** Opening DOCUMENT PASSAGE block **

I always favor composition over inheritance. (Think of it as
the strategy pattern) see
http://stackoverflow.com/questions/243274/best-practice-with-unit-testing-abstract-classes/2947823#2947823
The key here is that rule definitions are nothing special. They are just
methods that define methods that return parsers. :)
The parser >> operator takes a parser and returns a parser.. so your rule
body is just defining a parser too.
You can even do stuff like this.. (thought I would prefer to pass in a date
parser myself)
def date_parser
@region == :uk ? (day >> forwardslash >> ukmonth >> forwardslash >> year)
: (usmonth >> forwardslash >> day >> forwardslash >> year)
end
and use it in rules like any other parser.
rule(:shorteeshort) {
(space? >> at >> actor.as(:mainactor) >>
action >>
amountnum >> amountunits >> date_parser ).as(:shortee)
}
---
"No man is an island... except Philip"
On Wed, Feb 6, 2013 at 9:15 AM, Jeremy Nevill <[email protected]> wrote:
> Hi,
>
> Thanks for the quick replies… I think that the oo route is attractive as
> that would be easier to maintain and feel right.
>
> Here's my rather unsubtle excerpt for messages I know to be in UK format:
>
> rule(:shorteeukshort) {
> (space? >> at >> actor.as(:mainactor) >>
> action >>
> amountnum >> amountunits >>
> day >> forwardslash >>
> ukmonth >> forwardslash >> year).as(:shortee)

** Closing DOCUMENT PASSAGE block **

- **INSTRUCTIONS TO FOLLOW**: Reproduce word for word the stretch of the parser discussion above from "def date_parser" through "any other parser.".

** Opening RECORDS PROVIDED block **

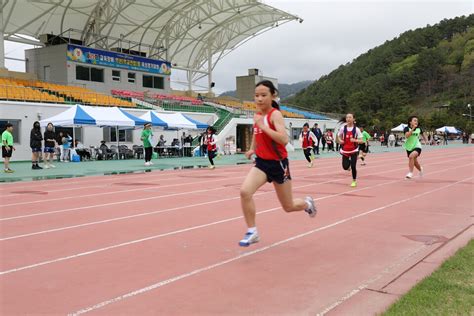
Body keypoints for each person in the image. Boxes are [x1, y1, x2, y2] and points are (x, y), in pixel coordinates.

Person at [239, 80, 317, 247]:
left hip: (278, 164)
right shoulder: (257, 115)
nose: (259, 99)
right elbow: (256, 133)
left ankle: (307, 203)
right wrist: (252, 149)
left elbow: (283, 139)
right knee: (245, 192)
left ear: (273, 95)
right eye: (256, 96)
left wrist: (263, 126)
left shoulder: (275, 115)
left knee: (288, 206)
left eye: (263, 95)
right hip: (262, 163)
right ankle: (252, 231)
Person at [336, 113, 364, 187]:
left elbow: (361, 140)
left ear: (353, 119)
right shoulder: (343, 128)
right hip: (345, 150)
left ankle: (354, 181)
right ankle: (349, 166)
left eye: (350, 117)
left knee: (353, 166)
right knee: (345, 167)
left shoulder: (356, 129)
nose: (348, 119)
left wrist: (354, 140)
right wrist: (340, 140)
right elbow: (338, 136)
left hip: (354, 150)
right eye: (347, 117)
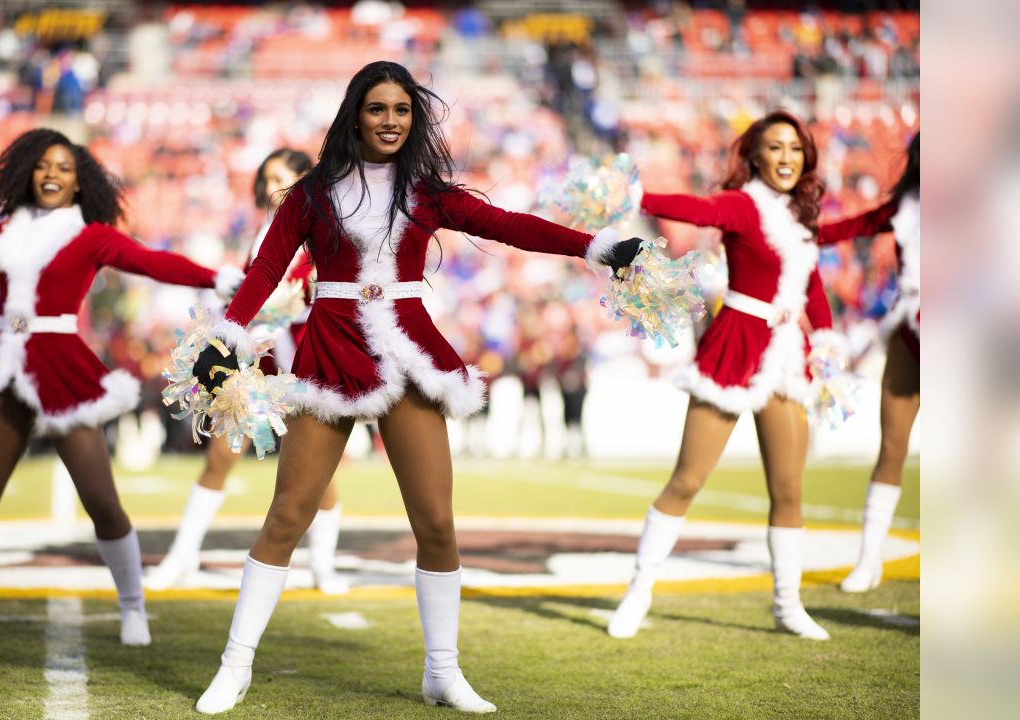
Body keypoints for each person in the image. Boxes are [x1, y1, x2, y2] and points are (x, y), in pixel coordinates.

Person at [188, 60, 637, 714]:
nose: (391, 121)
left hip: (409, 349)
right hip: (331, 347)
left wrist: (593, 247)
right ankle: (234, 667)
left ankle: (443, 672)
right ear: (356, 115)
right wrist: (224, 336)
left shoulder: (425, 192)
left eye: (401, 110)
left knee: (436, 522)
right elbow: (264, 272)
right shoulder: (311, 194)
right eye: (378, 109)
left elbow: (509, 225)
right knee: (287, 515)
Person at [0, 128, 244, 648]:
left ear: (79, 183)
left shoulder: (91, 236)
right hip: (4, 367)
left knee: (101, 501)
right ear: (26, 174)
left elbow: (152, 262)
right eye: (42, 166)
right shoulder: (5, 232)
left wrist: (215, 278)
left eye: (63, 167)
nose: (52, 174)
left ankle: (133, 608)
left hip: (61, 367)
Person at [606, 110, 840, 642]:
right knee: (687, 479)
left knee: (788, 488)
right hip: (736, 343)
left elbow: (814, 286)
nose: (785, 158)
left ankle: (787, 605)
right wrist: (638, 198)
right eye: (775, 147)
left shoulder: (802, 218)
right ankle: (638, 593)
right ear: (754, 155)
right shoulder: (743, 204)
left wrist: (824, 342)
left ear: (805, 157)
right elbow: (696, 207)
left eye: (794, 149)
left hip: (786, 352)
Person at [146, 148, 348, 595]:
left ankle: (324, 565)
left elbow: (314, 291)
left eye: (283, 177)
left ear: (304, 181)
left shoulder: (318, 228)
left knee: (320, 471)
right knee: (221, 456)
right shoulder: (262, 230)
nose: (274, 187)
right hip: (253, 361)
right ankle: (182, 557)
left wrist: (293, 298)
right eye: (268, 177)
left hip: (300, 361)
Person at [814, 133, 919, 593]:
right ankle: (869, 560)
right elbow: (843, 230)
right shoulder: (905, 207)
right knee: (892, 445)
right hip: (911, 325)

** Closing RECORDS PROVIDED block **

- **SOLUTION TO THE PROBLEM**:
def date_parser
@region == :uk ? (day >> forwardslash >> ukmonth >> forwardslash >> year)
: (usmonth >> forwardslash >> day >> forwardslash >> year)
end
and use it in rules like any other parser.